▸ **GOAL OF THE EXERCISE**:
Take the entries that follow and return exactly the lines from the one holding "آخرین بارندگی ثبت" through the one holding "شد، اما میزان", both included. Nothing else is needed.

▸ **THE RECORDS**:

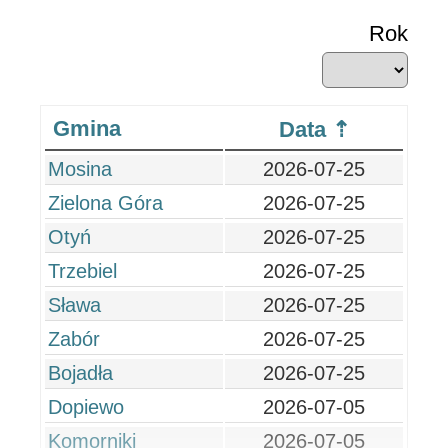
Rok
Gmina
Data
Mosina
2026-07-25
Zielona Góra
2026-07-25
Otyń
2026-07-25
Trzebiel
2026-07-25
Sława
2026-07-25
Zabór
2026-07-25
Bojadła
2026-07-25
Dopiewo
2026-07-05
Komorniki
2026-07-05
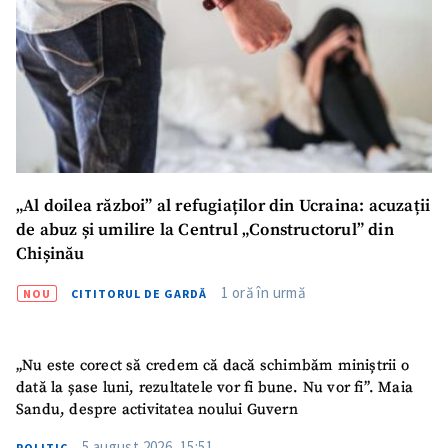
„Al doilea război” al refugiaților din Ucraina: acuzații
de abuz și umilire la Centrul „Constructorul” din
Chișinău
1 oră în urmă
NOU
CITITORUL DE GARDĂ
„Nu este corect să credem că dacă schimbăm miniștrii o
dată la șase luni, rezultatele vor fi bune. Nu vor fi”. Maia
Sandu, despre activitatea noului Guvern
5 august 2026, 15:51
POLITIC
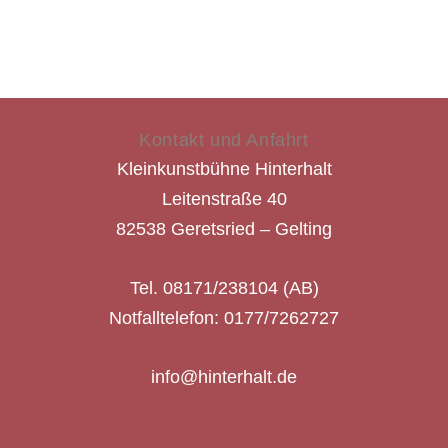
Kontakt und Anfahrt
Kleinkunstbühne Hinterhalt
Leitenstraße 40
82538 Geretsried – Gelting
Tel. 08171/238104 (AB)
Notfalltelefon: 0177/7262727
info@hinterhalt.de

* * *

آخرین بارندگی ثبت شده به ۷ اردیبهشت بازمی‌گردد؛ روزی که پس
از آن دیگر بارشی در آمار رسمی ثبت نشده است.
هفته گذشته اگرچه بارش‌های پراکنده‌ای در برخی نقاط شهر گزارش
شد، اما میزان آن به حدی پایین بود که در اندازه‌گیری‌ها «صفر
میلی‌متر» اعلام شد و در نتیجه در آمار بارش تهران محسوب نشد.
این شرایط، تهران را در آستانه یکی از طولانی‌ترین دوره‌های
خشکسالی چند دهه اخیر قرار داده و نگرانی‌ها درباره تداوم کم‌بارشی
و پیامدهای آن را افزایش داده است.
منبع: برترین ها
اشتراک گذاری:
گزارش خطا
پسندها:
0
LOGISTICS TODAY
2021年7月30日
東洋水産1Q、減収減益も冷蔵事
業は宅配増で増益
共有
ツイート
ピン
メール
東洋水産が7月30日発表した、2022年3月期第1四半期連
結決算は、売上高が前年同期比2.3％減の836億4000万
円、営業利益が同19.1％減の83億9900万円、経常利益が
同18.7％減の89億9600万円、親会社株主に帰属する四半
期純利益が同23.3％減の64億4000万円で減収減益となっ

▸ **PROBLEM SOLUTION**:
آخرین بارندگی ثبت شده به ۷ اردیبهشت بازمی‌گردد؛ روزی که پس
از آن دیگر بارشی در آمار رسمی ثبت نشده است.
هفته گذشته اگرچه بارش‌های پراکنده‌ای در برخی نقاط شهر گزارش
شد، اما میزان آن به حدی پایین بود که در اندازه‌گیری‌ها «صفر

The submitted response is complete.